MURI berharap pencapaian tersebut dapat menjadi teladan bagi generasi muda sekaligus memperkuat ketahanan pangan nasional.
"Kami berharap dengan adanya program yang luar biasa, yang diperoleh oleh Bapak Menteri ini, mampu meningkatkan nilai keteladanan untuk para generasi muda, memperkuat fondasi kecepatan produksi pangan dan untuk terus mempertahankan ketahanan dan kedaulatan pangan yang ada di Indonesia,” ujarnya.
Brigade Pangan Jadi Motor Keterlibatan Petani Milenial
:strip_icc():format(webp)/kly-media-production/medias/5428678/original/088905900_1764558392-42d88dab-ab81-478f-afac-f3ed05e30009.jpeg)
Menteri Pertanian Andi Amran Sulaiman menjelaskan bahwa pelibatan ratusan ribu petani milenial tersebut dilakukan melalui program Brigade Pangan yang terus digalakkan secara nasional.
"Dulu Milenial enggak masuk Pertanian, sekarang 416 ribu ikut, jadi gerakan kita Brigade Pangan yang tahun ini saja sudah 45 ribu yang kita program, jadi terus-menerus kita galakkan dan total nya adalah 416 ribu, ini adalah tanda-tanda baik untuk Indonesia,” katanya.

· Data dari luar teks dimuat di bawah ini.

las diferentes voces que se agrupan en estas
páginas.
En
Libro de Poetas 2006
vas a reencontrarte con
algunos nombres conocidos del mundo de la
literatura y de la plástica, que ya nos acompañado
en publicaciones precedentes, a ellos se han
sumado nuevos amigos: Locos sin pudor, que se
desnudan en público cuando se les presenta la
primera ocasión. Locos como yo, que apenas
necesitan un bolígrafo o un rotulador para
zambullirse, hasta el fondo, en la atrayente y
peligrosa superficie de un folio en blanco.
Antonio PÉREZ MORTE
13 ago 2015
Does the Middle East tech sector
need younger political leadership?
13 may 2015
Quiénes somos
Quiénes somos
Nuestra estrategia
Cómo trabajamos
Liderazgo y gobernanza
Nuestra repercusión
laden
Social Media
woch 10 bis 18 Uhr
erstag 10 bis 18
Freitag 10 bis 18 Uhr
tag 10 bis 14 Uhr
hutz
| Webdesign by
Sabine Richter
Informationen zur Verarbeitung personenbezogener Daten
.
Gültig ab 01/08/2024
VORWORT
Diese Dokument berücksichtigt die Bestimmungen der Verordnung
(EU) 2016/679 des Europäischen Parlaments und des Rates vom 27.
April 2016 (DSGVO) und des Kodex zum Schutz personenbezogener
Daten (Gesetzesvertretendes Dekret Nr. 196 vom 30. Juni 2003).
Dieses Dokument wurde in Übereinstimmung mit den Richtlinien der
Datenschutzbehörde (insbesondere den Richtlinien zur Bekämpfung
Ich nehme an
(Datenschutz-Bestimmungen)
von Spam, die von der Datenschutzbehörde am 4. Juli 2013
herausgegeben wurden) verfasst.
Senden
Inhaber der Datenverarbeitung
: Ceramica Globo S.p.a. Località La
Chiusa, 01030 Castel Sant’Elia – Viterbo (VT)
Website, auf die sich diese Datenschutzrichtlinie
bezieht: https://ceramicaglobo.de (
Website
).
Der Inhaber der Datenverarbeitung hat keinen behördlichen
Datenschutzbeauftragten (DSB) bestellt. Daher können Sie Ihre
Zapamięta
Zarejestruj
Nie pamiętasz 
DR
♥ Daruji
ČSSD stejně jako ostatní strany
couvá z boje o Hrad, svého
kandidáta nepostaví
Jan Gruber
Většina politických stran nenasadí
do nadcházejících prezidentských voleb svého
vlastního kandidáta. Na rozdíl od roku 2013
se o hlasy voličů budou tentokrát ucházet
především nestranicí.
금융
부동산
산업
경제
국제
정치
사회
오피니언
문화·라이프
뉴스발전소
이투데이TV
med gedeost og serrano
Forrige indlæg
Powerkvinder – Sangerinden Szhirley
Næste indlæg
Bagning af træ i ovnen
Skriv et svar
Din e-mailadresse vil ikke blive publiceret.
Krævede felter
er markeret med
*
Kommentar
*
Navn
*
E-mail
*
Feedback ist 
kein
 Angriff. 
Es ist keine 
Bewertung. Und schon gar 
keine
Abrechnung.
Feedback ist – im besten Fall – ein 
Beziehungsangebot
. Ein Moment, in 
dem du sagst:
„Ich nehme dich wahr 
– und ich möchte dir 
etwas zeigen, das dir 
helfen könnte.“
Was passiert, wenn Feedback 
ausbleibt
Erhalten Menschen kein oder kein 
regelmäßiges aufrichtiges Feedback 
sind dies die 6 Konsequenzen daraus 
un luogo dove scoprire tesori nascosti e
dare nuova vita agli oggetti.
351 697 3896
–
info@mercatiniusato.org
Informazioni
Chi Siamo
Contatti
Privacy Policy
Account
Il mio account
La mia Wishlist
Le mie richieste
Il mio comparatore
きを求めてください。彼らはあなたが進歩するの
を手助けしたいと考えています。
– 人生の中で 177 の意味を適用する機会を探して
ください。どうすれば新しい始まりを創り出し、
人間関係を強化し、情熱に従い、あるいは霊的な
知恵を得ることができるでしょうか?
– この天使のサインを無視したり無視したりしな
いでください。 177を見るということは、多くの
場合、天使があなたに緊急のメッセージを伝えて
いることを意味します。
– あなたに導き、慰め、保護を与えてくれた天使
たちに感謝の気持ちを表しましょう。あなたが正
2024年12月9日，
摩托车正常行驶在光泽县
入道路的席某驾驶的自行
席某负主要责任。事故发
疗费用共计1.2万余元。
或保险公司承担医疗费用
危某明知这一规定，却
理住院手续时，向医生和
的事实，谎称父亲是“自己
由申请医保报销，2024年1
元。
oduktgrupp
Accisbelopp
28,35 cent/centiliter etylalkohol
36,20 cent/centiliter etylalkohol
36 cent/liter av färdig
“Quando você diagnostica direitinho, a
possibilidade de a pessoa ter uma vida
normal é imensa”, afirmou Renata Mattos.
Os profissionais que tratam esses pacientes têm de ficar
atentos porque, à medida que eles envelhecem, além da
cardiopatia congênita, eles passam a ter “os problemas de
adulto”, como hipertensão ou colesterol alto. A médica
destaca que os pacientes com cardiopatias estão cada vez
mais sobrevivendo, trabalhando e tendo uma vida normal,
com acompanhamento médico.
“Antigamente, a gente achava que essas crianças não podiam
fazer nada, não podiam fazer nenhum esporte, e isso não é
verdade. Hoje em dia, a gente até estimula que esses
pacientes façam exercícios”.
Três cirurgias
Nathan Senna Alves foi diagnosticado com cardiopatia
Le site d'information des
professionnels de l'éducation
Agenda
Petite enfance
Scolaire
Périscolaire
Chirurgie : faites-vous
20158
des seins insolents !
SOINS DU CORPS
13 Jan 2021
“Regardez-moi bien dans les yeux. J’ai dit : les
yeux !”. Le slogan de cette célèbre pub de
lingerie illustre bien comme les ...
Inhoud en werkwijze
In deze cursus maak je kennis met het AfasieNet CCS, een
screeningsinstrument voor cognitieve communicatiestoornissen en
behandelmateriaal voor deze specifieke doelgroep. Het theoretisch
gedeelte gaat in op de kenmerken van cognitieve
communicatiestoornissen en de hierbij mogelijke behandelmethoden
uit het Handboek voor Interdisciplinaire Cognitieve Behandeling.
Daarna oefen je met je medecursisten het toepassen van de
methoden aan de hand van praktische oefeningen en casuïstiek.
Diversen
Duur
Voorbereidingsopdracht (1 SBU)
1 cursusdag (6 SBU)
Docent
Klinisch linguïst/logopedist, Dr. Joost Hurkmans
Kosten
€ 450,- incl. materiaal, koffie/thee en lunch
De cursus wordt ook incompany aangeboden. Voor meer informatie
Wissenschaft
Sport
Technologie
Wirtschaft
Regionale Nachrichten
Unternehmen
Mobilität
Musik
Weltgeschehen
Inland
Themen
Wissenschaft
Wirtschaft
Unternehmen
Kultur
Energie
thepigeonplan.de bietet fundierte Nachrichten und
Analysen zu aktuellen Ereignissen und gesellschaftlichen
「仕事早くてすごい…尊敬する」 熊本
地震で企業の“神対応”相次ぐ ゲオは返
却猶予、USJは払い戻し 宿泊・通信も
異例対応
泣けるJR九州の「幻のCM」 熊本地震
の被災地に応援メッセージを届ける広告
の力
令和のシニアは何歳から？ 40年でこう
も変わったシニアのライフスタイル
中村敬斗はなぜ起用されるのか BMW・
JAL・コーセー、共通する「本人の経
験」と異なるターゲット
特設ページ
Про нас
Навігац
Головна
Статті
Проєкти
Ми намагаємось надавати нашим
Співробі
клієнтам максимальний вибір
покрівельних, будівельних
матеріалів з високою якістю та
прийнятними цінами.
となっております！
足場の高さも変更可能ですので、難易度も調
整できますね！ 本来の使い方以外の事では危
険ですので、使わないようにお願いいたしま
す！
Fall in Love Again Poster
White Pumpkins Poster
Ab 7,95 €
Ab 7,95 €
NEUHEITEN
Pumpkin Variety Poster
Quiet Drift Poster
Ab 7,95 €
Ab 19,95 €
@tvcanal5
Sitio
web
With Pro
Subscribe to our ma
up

Program Brigade Pangan mengelola lahan Pertanian secara terstruktur, dengan skala pengelolaan mencapai sekitar 200 hektare per brigade. Setiap brigade terdiri dari maksimal 15 petani milenial yang dibekali bantuan bibit, alat dan mesin pertanian, serta pelatihan bertani modern.
Amran menyebut keterlibatan petani milenial memberikan dampak ekonomi yang nyata. Sejumlah testimoni (pengakuan) menunjukkan pendapatan yang menjanjikan dari sektor pertanian.
'Pendapatan milenial, yang kemarin testimoni di Papua itu Rp20 Juta, Kalimantan Timur Rp24 Juta, Aceh Rp20 Juta, bersih,” ujarnya.
Ia menjelaskan bahwa para petani muda mengelola berbagai komoditas.
"Macam-macam (komoditas), ada perkebunan, holtikultura, kemudian pangan,” kata Amran.
Advertisement
Pengawasan Bantuan dan Peran HKTI
Dalam kesempatan tersebut, Amran juga menegaskan pentingnya pengawasan distribusi bantuan pemerintah agar benar-benar sampai ke petani.
"Hari ini kita bersama HKTI se-Indonesia ini menjadi ujung tombak kita dilapangan, memonitor, mengontrol seluruh bantuan pemerintah, tadi ada salah satu yang melapor mempersulit petani dari HKTI Yogya, mengatakan bahwa masih mempersulit Petani harus menggunakan kartu tani, macam-macam, Kami minta langsung dicabut izinnya, sebagai distributor,” tegasnya.
Ia menyampaikan apresiasi terhadap peran HKTI dalam mengawal kebijakan pertanian nasional.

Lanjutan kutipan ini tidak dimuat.